::: Exercise material
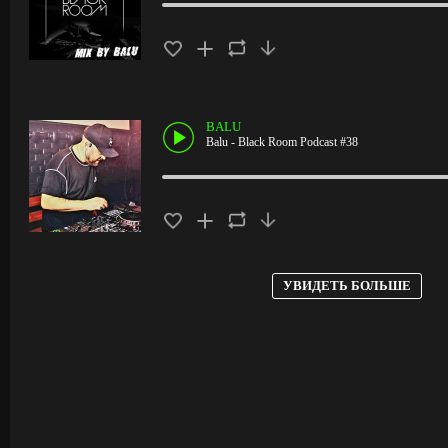
BALU
Balu - Black Room Podcast #38
УВИДЕТЬ БОЛЬШЕ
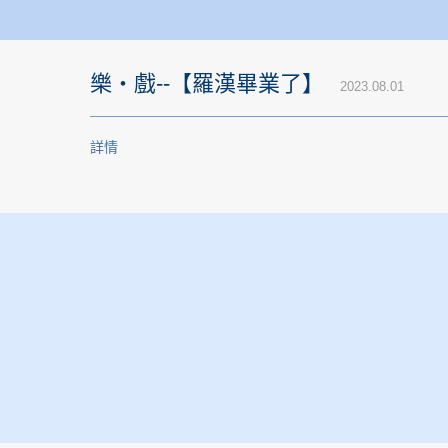
樂‧戲--【羅漢畢業了】
2023.08.01
詳情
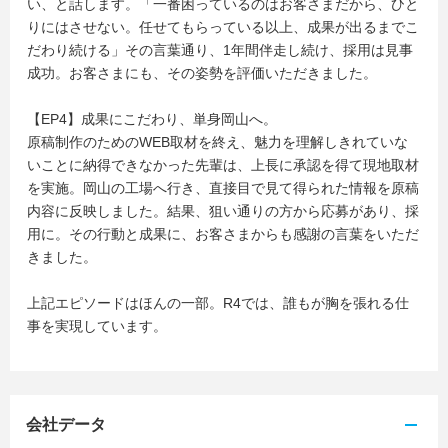
い、と話します。「一番困っているのはお客さまだから、ひと
りにはさせない。任せてもらっている以上、成果が出るまでこ
だわり続ける」その言葉通り、1年間伴走し続け、採用は見事
成功。お客さまにも、その姿勢を評価いただきました。
【EP4】成果にこだわり、単身岡山へ。
原稿制作のためのWEB取材を終え、魅力を理解しきれていな
いことに納得できなかった先輩は、上長に承認を得て現地取材
を実施。岡山の工場へ行き、直接目で見て得られた情報を原稿
内容に反映しました。結果、狙い通りの方から応募があり、採
用に。その行動と成果に、お客さまからも感謝の言葉をいただ
きました。
上記エピソードはほんの一部。R4では、誰もが胸を張れる仕
事を実現しています。
会社データ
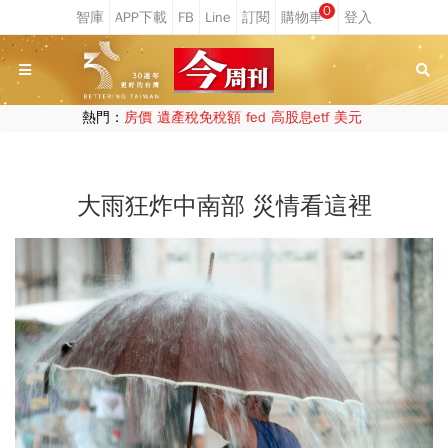
0
熱門：
房價
遺產稅免稅額
fed
高股息etf
美元
大雨狂炸中南部 災情看這裡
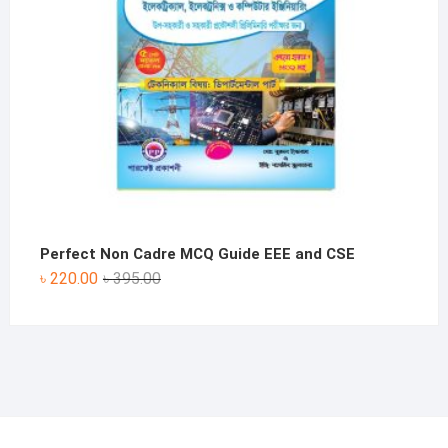
Perfect Non Cadre MCQ Guide EEE and CSE
Original
Current
৳
220.00
৳
395.00
price
price
was:
is:
৳ 395.00.
৳ 220.00.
::::::
__To do__.
Transcribe the records above exactly, without images.

__Reply to the exercise__.
BALU
Balu - Black Room Podcast #38
УВИДЕТЬ БОЛЬШЕ
樂‧戲--【羅漢畢業了】
2023.08.01
詳情
い、と話します。「一番困っているのはお客さまだから、ひと
りにはさせない。任せてもらっている以上、成果が出るまでこ
だわり続ける」その言葉通り、1年間伴走し続け、採用は見事
成功。お客さまにも、その姿勢を評価いただきました。
【EP4】成果にこだわり、単身岡山へ。
原稿制作のためのWEB取材を終え、魅力を理解しきれていな
いことに納得できなかった先輩は、上長に承認を得て現地取材
を実施。岡山の工場へ行き、直接目で見て得られた情報を原稿
内容に反映しました。結果、狙い通りの方から応募があり、採
用に。その行動と成果に、お客さまからも感謝の言葉をいただ
きました。
上記エピソードはほんの一部。R4では、誰もが胸を張れる仕
事を実現しています。
会社データ
0
熱門：
房價
遺產稅免稅額
fed
高股息etf
美元
大雨狂炸中南部 災情看這裡
Perfect Non Cadre MCQ Guide EEE and CSE
Original
Current
৳
220.00
৳
395.00
price
price
was:
is:
৳ 395.00.
৳ 220.00.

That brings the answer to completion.